To make those solutions more attractive, AWS is adding the option of purchasing 3-year reserved instances with no upfront payment for most of the virtual machine types available on its cloud. Previously, you could only defer payments on the 1-year contracts.

Price cuts are also being implemented across machine types for 1-year Reserved Instances and Convertible Reserved Instances, which allow customers to change the instance type at any time as their applications evolve.

The prices customers will see depends on region and operating system, Barr said.

Amazon is also lowering the price of M4 instances running Linux by up to 7 percent. M4 is AWS' latest general purpose machines that balances compute, memory and networking.

During the Q1 earnings call, Amazon CFO Brian Olsavsky noted the quarter was the first to fully absorb seven AWS price decreases implemented near the end of last year. They didn't slow AWS' march to a $15 billion run rate, he told investors.

"The latest price reductions for AWS M-class instances are substantial,’ said Scott Mellegaard, director of cloud strategy at Trace3, an AWS services provider based in Irvine, Calif.

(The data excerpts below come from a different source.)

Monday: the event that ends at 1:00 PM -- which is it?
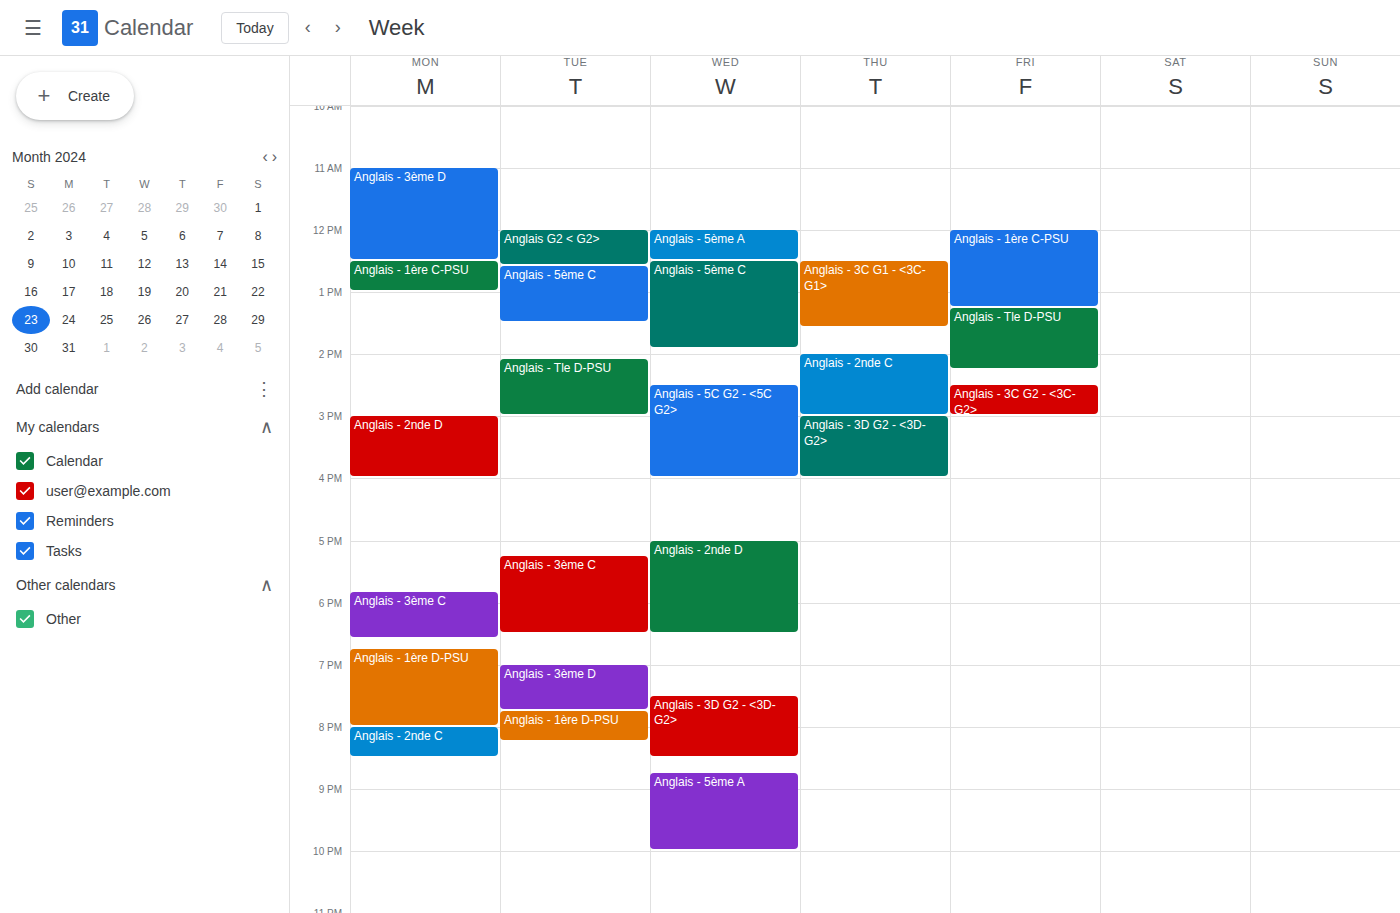
"Anglais - 1ère C-PSU"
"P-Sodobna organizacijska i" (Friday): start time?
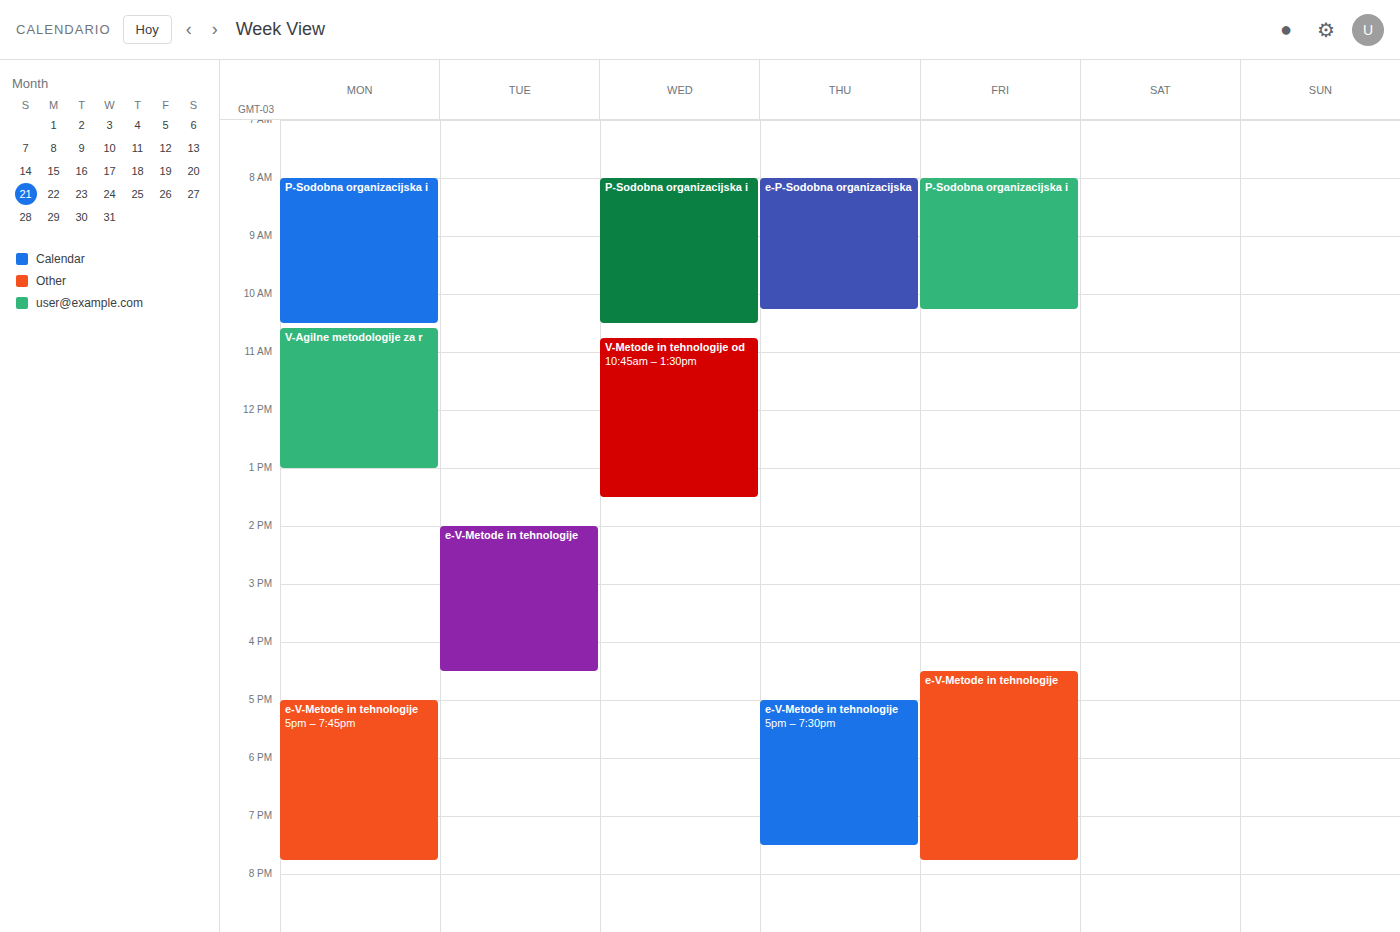
8:00 AM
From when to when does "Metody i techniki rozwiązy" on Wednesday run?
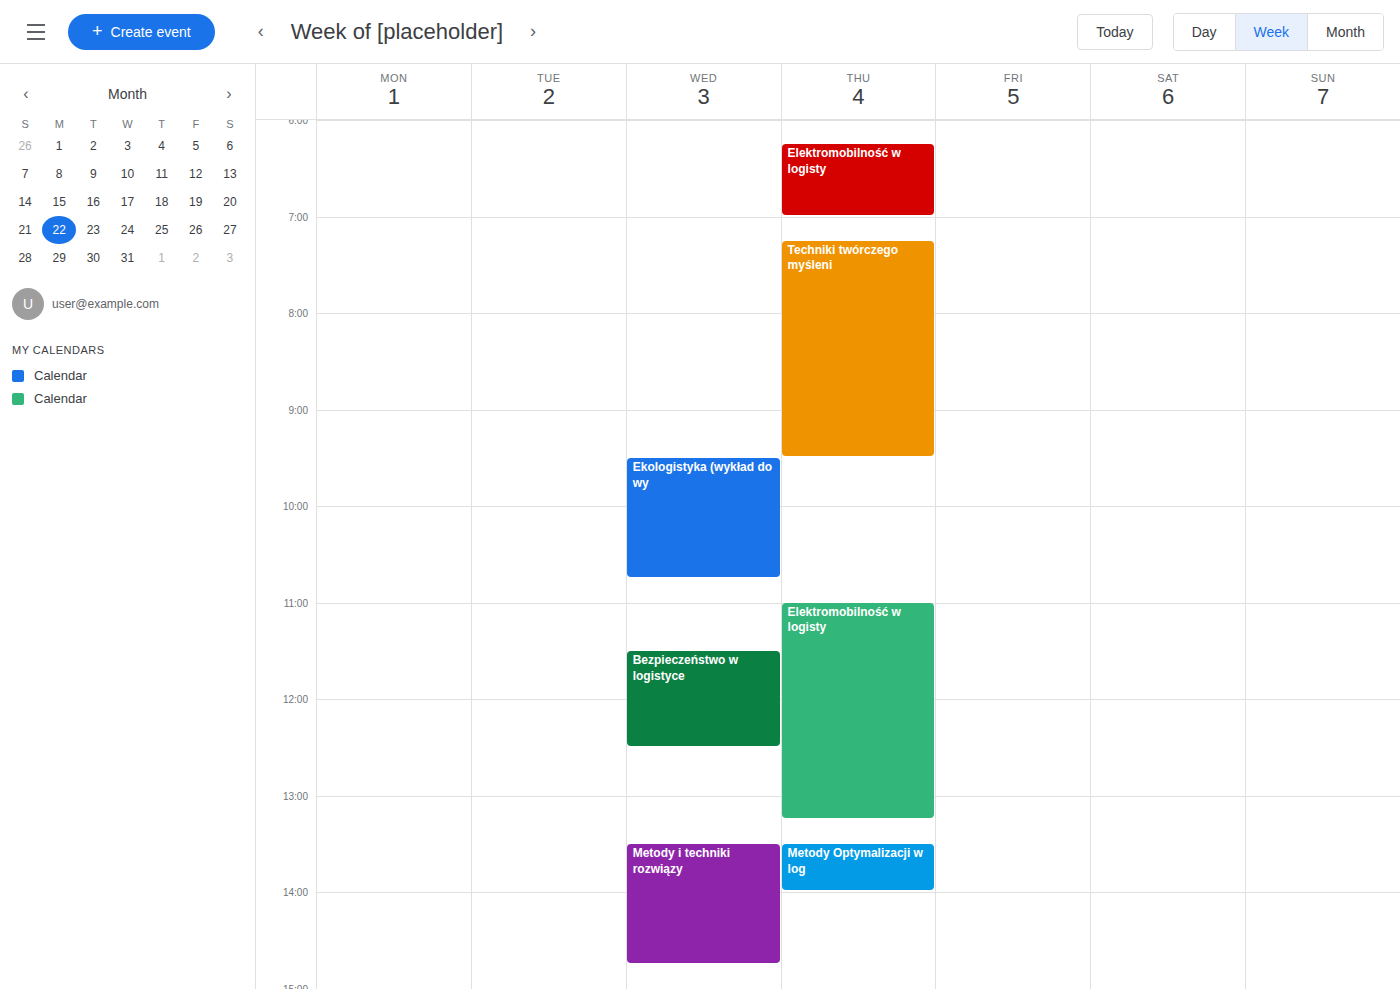
1:30 PM to 2:45 PM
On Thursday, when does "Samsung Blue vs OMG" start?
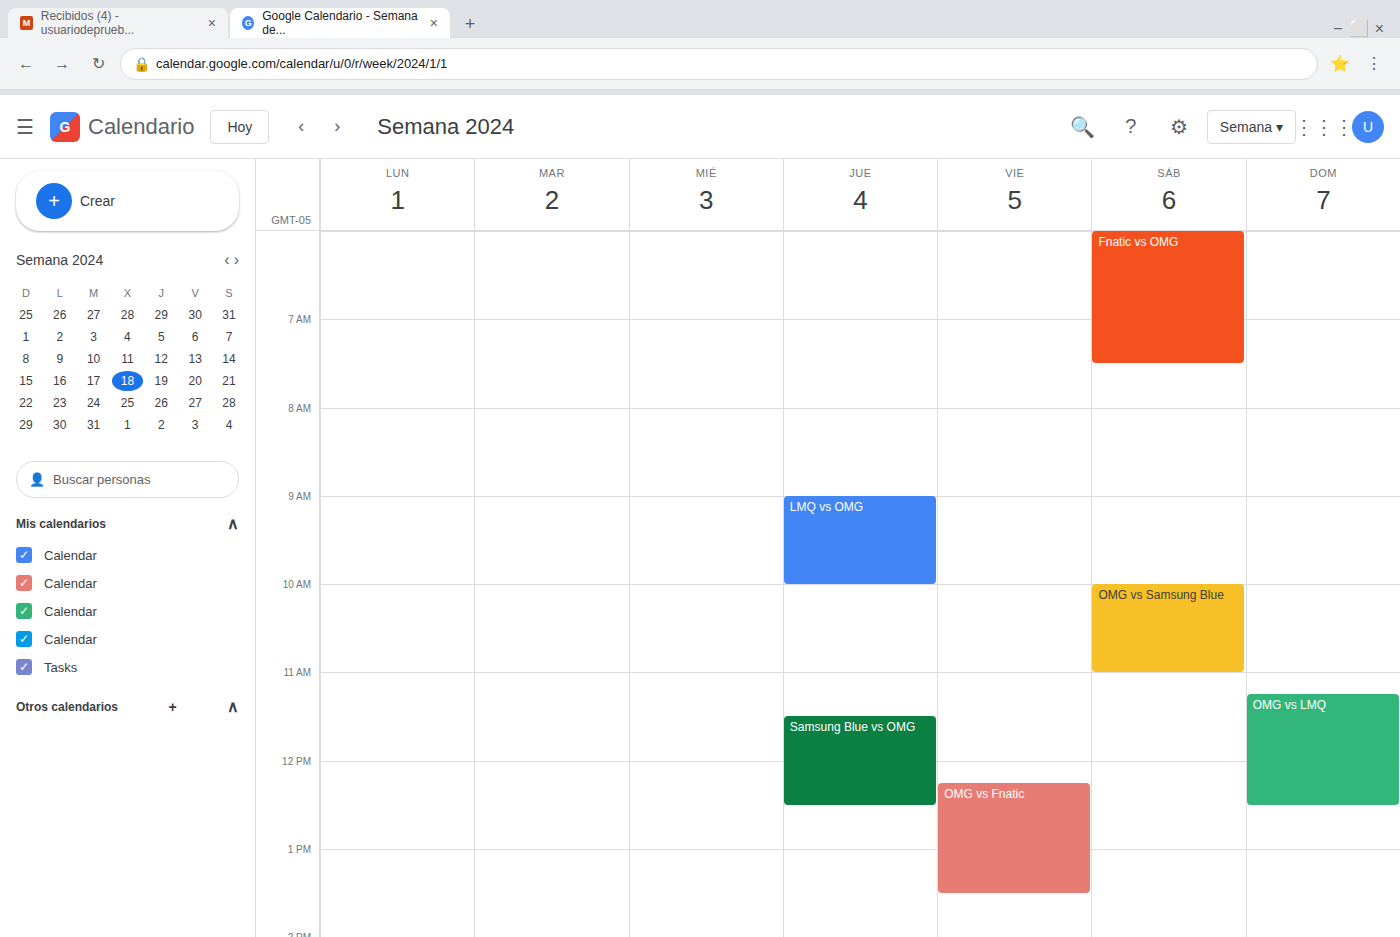
11:30 AM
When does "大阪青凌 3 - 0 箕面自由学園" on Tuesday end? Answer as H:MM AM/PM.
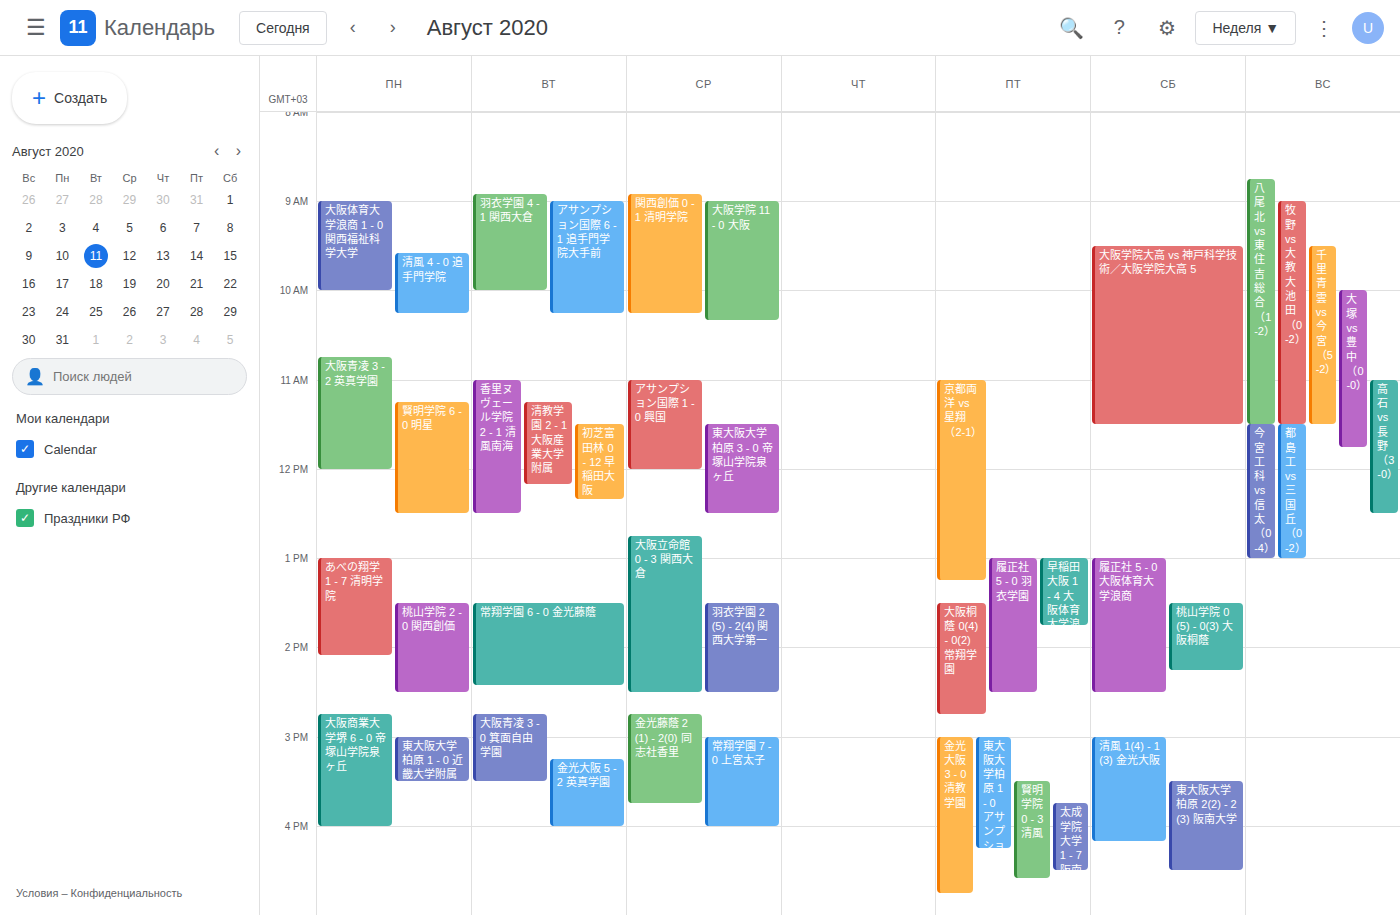
3:30 PM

Customers, on average, see almost 40 percent of their AWS bill go to M-class instances, he said, meaning that reduction ’will make an immediate and noticeable impact on their next bill.’

Calculating the benefits of the new Reserved Instances will take longer, Mellegaard said, but it’s definitely worth investigating the benefits of pre-purchasing additional discounts for servers hosting longer-running applications.